# Beyond the Zone products



## envymi (Jul 7, 2005)

For some reason I can't write reviews right now, so I just wanted to write that I love Beyond the Zone hair products! I got a bunch last week because I have to do alot of hair styling this week and every product I've used so far does exactly what it says it will. The only one I don't like is Smooth Shot and only cuz it has a funky smell, but as far as its performance-it rocks...it smooths out and shines up even my hair(which is a big ball of frizzy curls lately) I've tried about 10 different products so far and I love them all. I've been using the Noodle Head stuff on my own hair for a while and I like the cream and the spray. Everything else I've been trying out has worked well with all types of hair and it all costs about $5 or less.


----------



## NYAngel98 (Jul 7, 2005)

I agree... BTZ makes some really nice stuff!! I also use noodle head and the "gunk" removing green shampoo




Their stuff is reasonably priced, and available at Sally's.


----------



## Liz (Jul 7, 2005)

interesting! what does the noodle one do?
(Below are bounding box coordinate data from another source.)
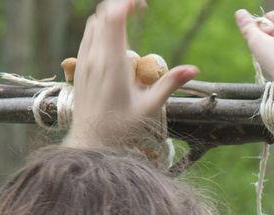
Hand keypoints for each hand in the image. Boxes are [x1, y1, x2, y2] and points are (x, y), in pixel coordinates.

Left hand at [64, 0, 197, 150]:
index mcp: (112, 63)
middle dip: (120, 6)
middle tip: (139, 7)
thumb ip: (170, 84)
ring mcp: (84, 62)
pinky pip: (87, 37)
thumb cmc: (121, 128)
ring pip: (93, 24)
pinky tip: (113, 37)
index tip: (142, 4)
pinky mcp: (80, 68)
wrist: (91, 142)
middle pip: (103, 16)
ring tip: (128, 18)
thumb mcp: (150, 107)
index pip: (114, 18)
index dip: (127, 4)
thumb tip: (194, 69)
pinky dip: (100, 28)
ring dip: (110, 17)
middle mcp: (94, 57)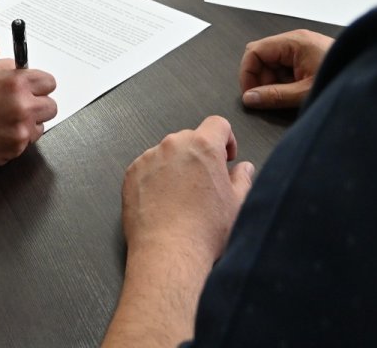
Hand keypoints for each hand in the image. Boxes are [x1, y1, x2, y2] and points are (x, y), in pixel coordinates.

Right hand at [0, 59, 57, 172]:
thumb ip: (4, 68)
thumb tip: (20, 69)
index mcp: (15, 83)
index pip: (49, 82)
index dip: (39, 84)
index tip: (33, 87)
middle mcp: (22, 107)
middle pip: (51, 105)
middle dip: (38, 104)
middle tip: (21, 105)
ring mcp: (20, 131)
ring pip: (40, 125)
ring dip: (29, 122)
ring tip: (5, 120)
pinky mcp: (15, 150)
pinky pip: (26, 142)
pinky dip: (16, 138)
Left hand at [121, 117, 254, 264]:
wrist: (168, 252)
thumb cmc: (203, 231)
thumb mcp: (237, 204)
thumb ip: (242, 179)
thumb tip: (244, 169)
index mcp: (203, 147)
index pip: (217, 124)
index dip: (226, 139)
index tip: (225, 157)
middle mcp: (174, 146)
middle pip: (191, 138)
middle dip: (200, 155)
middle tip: (205, 182)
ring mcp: (149, 158)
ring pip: (167, 153)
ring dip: (176, 166)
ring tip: (182, 197)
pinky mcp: (132, 173)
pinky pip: (147, 167)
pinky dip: (155, 178)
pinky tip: (164, 201)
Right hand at [238, 29, 333, 108]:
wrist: (373, 77)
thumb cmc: (342, 79)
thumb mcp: (304, 92)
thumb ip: (274, 96)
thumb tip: (250, 99)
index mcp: (294, 42)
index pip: (254, 51)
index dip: (248, 74)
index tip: (251, 95)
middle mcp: (297, 41)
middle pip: (262, 57)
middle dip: (261, 79)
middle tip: (270, 98)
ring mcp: (303, 48)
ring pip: (273, 64)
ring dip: (274, 82)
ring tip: (290, 96)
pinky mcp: (309, 57)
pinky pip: (286, 67)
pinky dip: (285, 81)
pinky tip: (297, 92)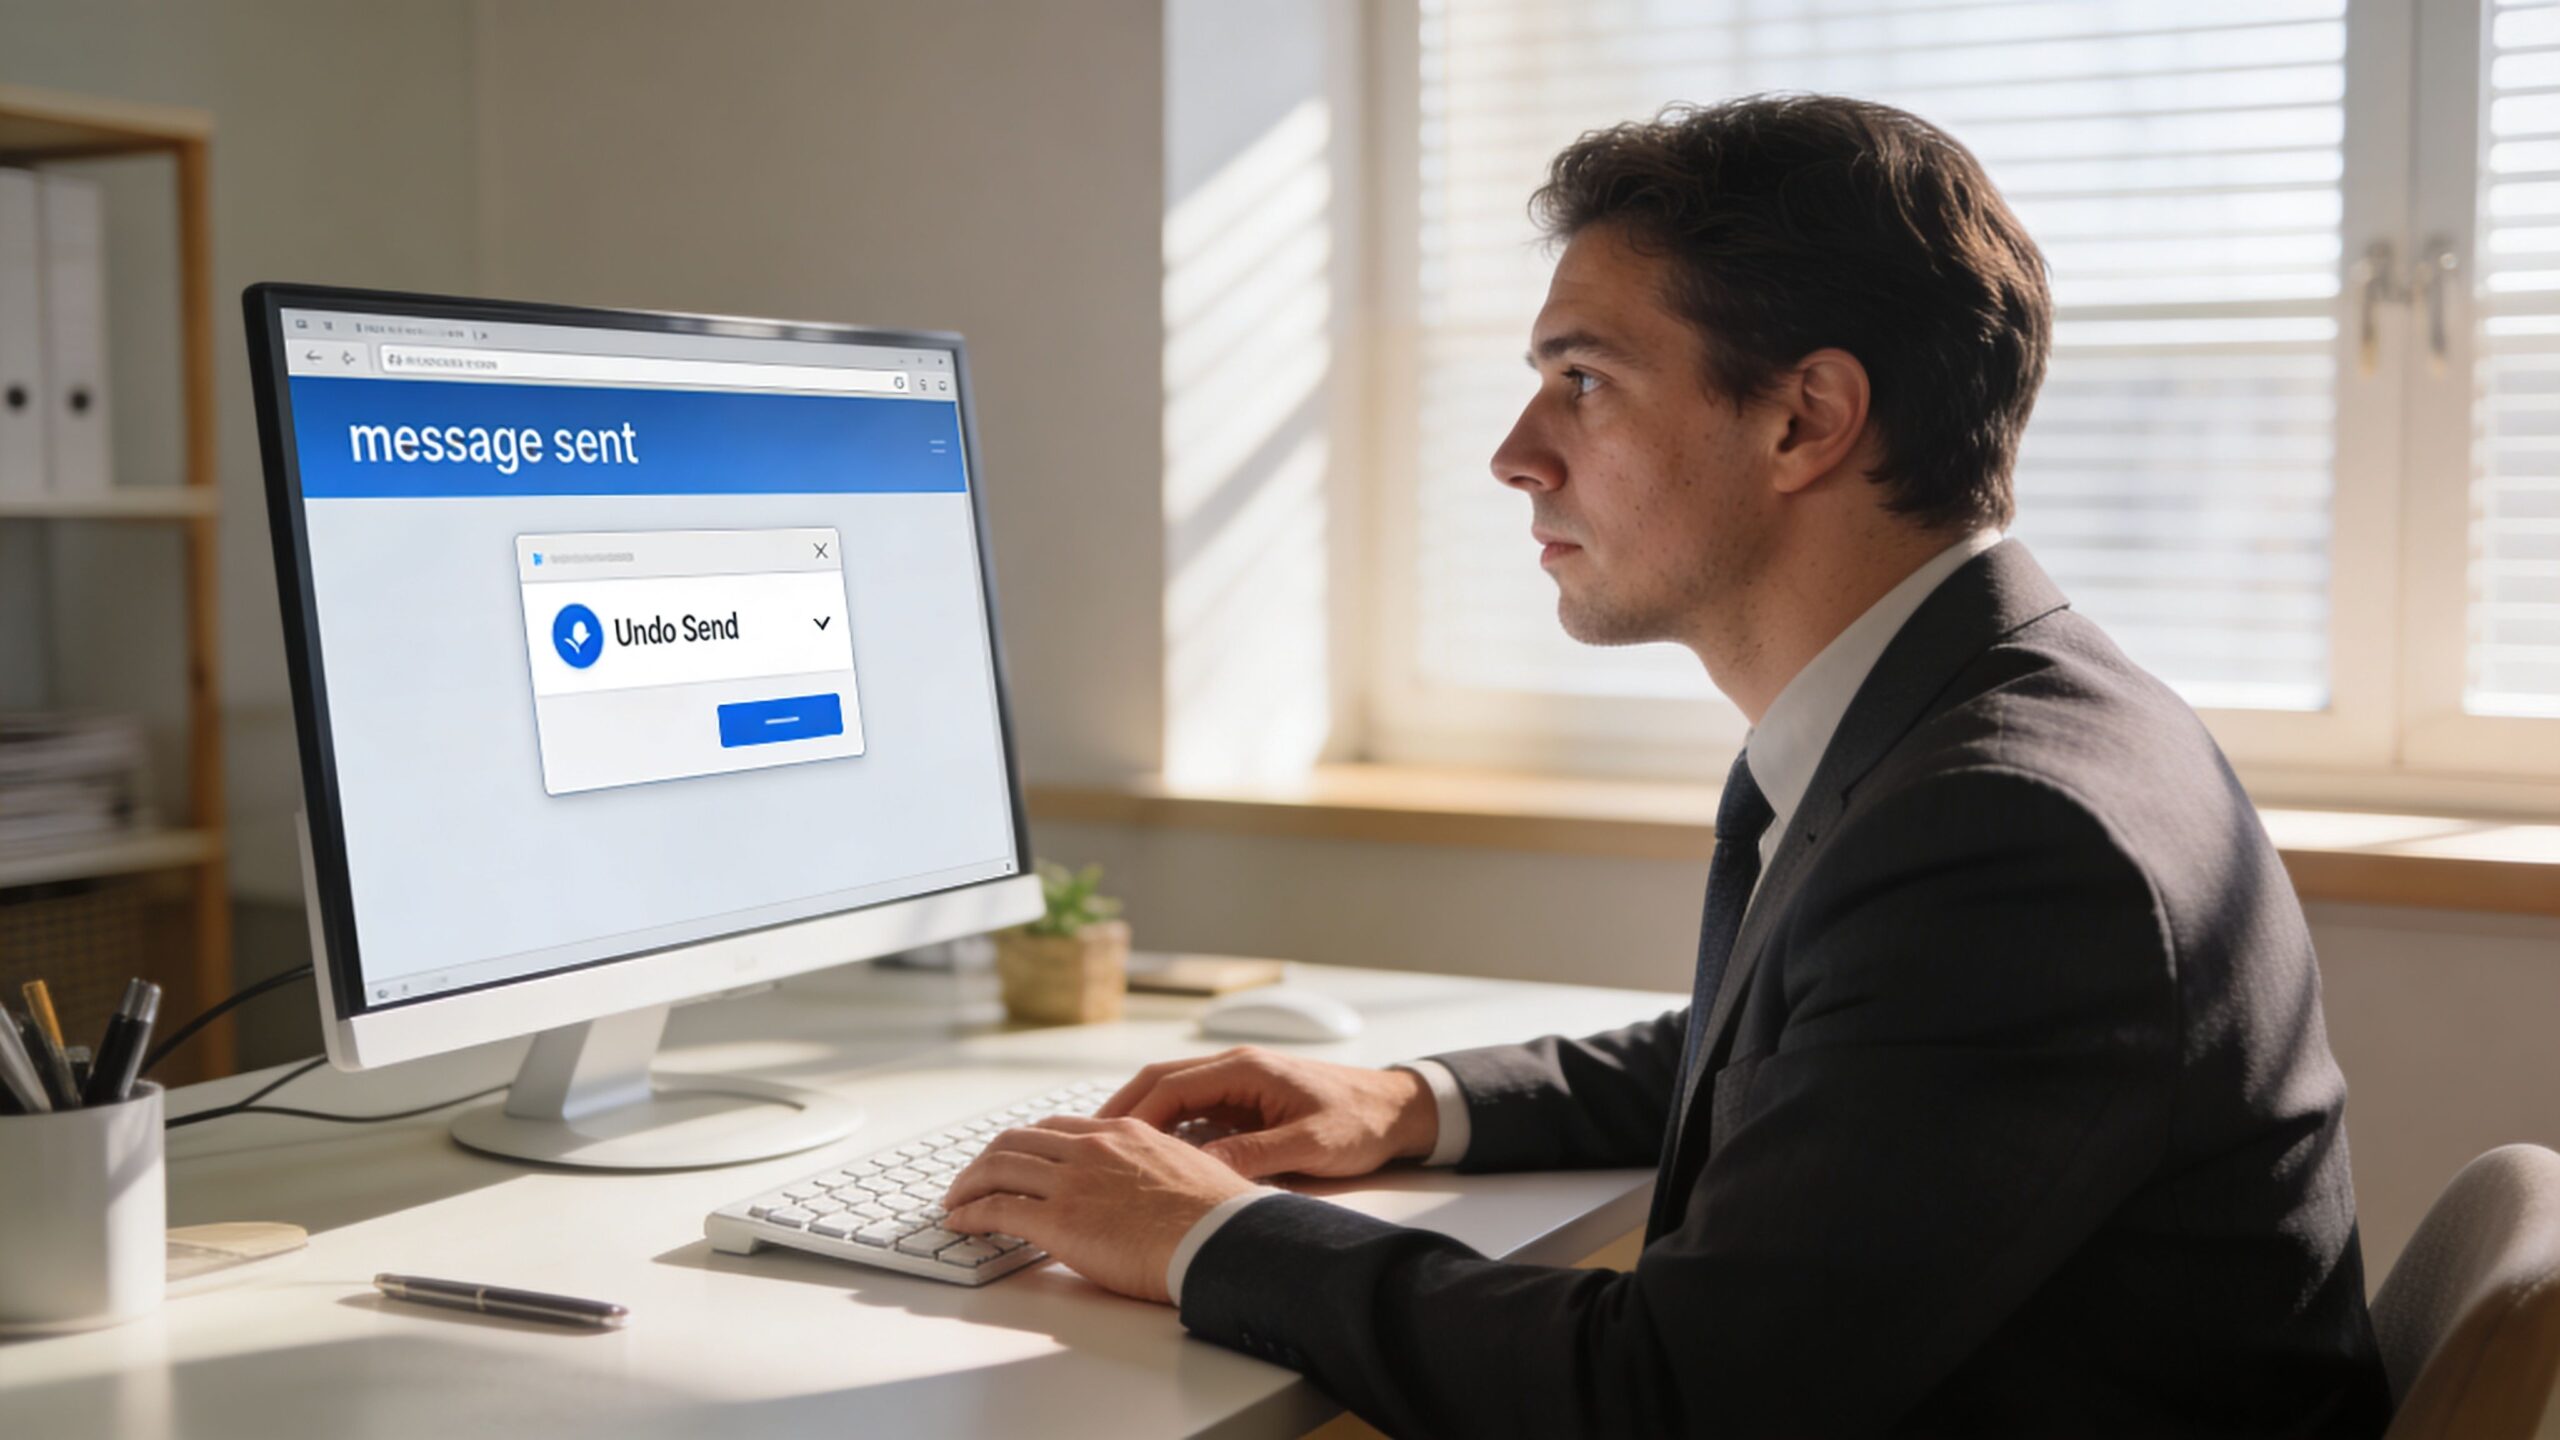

i have slight waves and layers and it just turns it a frizzy mess


----------



## QurlySq (Jul 7, 2005)

I use Noodlehead and the blue anti frizz one (can't think of the name)... I LOVE the anti-frizz one though because it also gives great shine in addition to controlling my frizz... very important in VA humidity... especially when airdrying...


----------



## nydoll23 (Jul 7, 2005)

interesting,this will come in handy when i have that lion king look,lol


----------



## Jennifer (Jul 11, 2005)

so weird because i have/had 2 products (swapped one away) and none worked. one is the volumizing mousse (which i'll give another shot) and a knock-off of tigi's party something.


----------